(Dataset excerpts)
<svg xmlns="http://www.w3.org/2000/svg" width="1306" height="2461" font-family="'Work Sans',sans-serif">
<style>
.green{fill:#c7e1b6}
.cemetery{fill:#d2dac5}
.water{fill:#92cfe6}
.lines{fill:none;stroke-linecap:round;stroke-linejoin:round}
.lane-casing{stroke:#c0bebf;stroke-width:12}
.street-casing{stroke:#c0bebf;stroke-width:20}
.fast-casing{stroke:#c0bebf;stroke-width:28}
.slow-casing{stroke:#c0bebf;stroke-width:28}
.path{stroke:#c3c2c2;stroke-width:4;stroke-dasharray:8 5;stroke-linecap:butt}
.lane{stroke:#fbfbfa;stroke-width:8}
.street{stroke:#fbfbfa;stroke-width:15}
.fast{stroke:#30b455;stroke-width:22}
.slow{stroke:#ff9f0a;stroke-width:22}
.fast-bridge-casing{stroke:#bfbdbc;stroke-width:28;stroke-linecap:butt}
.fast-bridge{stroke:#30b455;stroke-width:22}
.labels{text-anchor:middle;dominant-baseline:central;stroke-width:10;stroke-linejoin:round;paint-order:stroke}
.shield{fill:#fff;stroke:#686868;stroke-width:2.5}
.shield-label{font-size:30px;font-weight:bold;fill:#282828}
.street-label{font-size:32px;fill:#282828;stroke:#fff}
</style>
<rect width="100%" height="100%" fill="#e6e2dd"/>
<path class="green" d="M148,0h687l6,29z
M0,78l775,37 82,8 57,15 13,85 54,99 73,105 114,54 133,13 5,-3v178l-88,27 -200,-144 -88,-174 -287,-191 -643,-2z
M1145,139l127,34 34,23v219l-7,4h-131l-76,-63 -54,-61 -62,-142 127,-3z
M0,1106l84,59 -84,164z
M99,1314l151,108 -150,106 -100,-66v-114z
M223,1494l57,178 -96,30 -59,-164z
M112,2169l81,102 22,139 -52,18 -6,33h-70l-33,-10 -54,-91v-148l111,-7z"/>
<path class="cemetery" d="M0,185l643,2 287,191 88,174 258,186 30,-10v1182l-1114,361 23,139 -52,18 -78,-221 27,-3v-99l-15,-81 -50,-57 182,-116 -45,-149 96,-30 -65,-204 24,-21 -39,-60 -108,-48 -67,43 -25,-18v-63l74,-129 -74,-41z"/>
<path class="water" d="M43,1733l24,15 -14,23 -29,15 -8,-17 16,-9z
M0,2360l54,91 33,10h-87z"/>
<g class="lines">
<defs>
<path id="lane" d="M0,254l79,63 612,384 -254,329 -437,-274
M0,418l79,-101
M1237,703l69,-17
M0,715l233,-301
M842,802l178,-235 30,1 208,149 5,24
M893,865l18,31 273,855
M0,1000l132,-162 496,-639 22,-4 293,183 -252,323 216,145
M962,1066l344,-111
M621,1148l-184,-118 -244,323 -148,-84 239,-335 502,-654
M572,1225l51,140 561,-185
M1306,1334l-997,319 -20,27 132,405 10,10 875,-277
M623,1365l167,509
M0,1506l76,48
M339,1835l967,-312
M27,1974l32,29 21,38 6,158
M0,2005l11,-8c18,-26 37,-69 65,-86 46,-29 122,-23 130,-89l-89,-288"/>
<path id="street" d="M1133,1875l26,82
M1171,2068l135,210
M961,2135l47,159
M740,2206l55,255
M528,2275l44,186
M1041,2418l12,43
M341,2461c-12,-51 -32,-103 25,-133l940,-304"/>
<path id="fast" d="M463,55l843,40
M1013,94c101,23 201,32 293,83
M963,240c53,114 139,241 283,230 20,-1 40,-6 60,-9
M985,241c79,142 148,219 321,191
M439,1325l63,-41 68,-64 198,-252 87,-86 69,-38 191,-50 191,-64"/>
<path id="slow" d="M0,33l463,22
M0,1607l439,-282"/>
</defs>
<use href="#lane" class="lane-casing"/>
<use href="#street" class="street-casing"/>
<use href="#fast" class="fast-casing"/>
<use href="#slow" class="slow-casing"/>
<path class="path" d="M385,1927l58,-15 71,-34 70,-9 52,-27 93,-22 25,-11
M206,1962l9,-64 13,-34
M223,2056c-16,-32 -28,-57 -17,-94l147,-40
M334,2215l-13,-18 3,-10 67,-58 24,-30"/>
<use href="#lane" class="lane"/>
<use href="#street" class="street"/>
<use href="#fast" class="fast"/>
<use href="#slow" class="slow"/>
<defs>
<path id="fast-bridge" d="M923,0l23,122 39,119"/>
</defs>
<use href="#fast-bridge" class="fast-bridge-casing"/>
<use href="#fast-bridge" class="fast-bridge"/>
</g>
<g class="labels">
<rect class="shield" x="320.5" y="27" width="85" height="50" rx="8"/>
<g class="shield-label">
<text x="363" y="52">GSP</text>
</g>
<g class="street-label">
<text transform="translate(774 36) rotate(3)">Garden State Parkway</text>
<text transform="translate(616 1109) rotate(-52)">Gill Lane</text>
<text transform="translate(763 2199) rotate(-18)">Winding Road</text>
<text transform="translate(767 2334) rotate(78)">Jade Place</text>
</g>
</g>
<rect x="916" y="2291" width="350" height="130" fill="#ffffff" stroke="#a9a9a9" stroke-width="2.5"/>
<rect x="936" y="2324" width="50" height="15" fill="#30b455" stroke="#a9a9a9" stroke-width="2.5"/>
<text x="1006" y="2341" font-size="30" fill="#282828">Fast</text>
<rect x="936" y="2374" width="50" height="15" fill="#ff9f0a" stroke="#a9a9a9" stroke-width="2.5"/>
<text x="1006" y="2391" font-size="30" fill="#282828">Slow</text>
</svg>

## [Aim of the task]
For each record above, print an exact copy.

## [Answer to the problem]
<svg xmlns="http://www.w3.org/2000/svg" width="1306" height="2461" font-family="'Work Sans',sans-serif">
<style>
.green{fill:#c7e1b6}
.cemetery{fill:#d2dac5}
.water{fill:#92cfe6}
.lines{fill:none;stroke-linecap:round;stroke-linejoin:round}
.lane-casing{stroke:#c0bebf;stroke-width:12}
.street-casing{stroke:#c0bebf;stroke-width:20}
.fast-casing{stroke:#c0bebf;stroke-width:28}
.slow-casing{stroke:#c0bebf;stroke-width:28}
.path{stroke:#c3c2c2;stroke-width:4;stroke-dasharray:8 5;stroke-linecap:butt}
.lane{stroke:#fbfbfa;stroke-width:8}
.street{stroke:#fbfbfa;stroke-width:15}
.fast{stroke:#30b455;stroke-width:22}
.slow{stroke:#ff9f0a;stroke-width:22}
.fast-bridge-casing{stroke:#bfbdbc;stroke-width:28;stroke-linecap:butt}
.fast-bridge{stroke:#30b455;stroke-width:22}
.labels{text-anchor:middle;dominant-baseline:central;stroke-width:10;stroke-linejoin:round;paint-order:stroke}
.shield{fill:#fff;stroke:#686868;stroke-width:2.5}
.shield-label{font-size:30px;font-weight:bold;fill:#282828}
.street-label{font-size:32px;fill:#282828;stroke:#fff}
</style>
<rect width="100%" height="100%" fill="#e6e2dd"/>
<path class="green" d="M148,0h687l6,29z
M0,78l775,37 82,8 57,15 13,85 54,99 73,105 114,54 133,13 5,-3v178l-88,27 -200,-144 -88,-174 -287,-191 -643,-2z
M1145,139l127,34 34,23v219l-7,4h-131l-76,-63 -54,-61 -62,-142 127,-3z
M0,1106l84,59 -84,164z
M99,1314l151,108 -150,106 -100,-66v-114z
M223,1494l57,178 -96,30 -59,-164z
M112,2169l81,102 22,139 -52,18 -6,33h-70l-33,-10 -54,-91v-148l111,-7z"/>
<path class="cemetery" d="M0,185l643,2 287,191 88,174 258,186 30,-10v1182l-1114,361 23,139 -52,18 -78,-221 27,-3v-99l-15,-81 -50,-57 182,-116 -45,-149 96,-30 -65,-204 24,-21 -39,-60 -108,-48 -67,43 -25,-18v-63l74,-129 -74,-41z"/>
<path class="water" d="M43,1733l24,15 -14,23 -29,15 -8,-17 16,-9z
M0,2360l54,91 33,10h-87z"/>
<g class="lines">
<defs>
<path id="lane" d="M0,254l79,63 612,384 -254,329 -437,-274
M0,418l79,-101
M1237,703l69,-17
M0,715l233,-301
M842,802l178,-235 30,1 208,149 5,24
M893,865l18,31 273,855
M0,1000l132,-162 496,-639 22,-4 293,183 -252,323 216,145
M962,1066l344,-111
M621,1148l-184,-118 -244,323 -148,-84 239,-335 502,-654
M572,1225l51,140 561,-185
M1306,1334l-997,319 -20,27 132,405 10,10 875,-277
M623,1365l167,509
M0,1506l76,48
M339,1835l967,-312
M27,1974l32,29 21,38 6,158
M0,2005l11,-8c18,-26 37,-69 65,-86 46,-29 122,-23 130,-89l-89,-288"/>
<path id="street" d="M1133,1875l26,82
M1171,2068l135,210
M961,2135l47,159
M740,2206l55,255
M528,2275l44,186
M1041,2418l12,43
M341,2461c-12,-51 -32,-103 25,-133l940,-304"/>
<path id="fast" d="M463,55l843,40
M1013,94c101,23 201,32 293,83
M963,240c53,114 139,241 283,230 20,-1 40,-6 60,-9
M985,241c79,142 148,219 321,191
M439,1325l63,-41 68,-64 198,-252 87,-86 69,-38 191,-50 191,-64"/>
<path id="slow" d="M0,33l463,22
M0,1607l439,-282"/>
</defs>
<use href="#lane" class="lane-casing"/>
<use href="#street" class="street-casing"/>
<use href="#fast" class="fast-casing"/>
<use href="#slow" class="slow-casing"/>
<path class="path" d="M385,1927l58,-15 71,-34 70,-9 52,-27 93,-22 25,-11
M206,1962l9,-64 13,-34
M223,2056c-16,-32 -28,-57 -17,-94l147,-40
M334,2215l-13,-18 3,-10 67,-58 24,-30"/>
<use href="#lane" class="lane"/>
<use href="#street" class="street"/>
<use href="#fast" class="fast"/>
<use href="#slow" class="slow"/>
<defs>
<path id="fast-bridge" d="M923,0l23,122 39,119"/>
</defs>
<use href="#fast-bridge" class="fast-bridge-casing"/>
<use href="#fast-bridge" class="fast-bridge"/>
</g>
<g class="labels">
<rect class="shield" x="320.5" y="27" width="85" height="50" rx="8"/>
<g class="shield-label">
<text x="363" y="52">GSP</text>
</g>
<g class="street-label">
<text transform="translate(774 36) rotate(3)">Garden State Parkway</text>
<text transform="translate(616 1109) rotate(-52)">Gill Lane</text>
<text transform="translate(763 2199) rotate(-18)">Winding Road</text>
<text transform="translate(767 2334) rotate(78)">Jade Place</text>
</g>
</g>
<rect x="916" y="2291" width="350" height="130" fill="#ffffff" stroke="#a9a9a9" stroke-width="2.5"/>
<rect x="936" y="2324" width="50" height="15" fill="#30b455" stroke="#a9a9a9" stroke-width="2.5"/>
<text x="1006" y="2341" font-size="30" fill="#282828">Fast</text>
<rect x="936" y="2374" width="50" height="15" fill="#ff9f0a" stroke="#a9a9a9" stroke-width="2.5"/>
<text x="1006" y="2391" font-size="30" fill="#282828">Slow</text>
</svg>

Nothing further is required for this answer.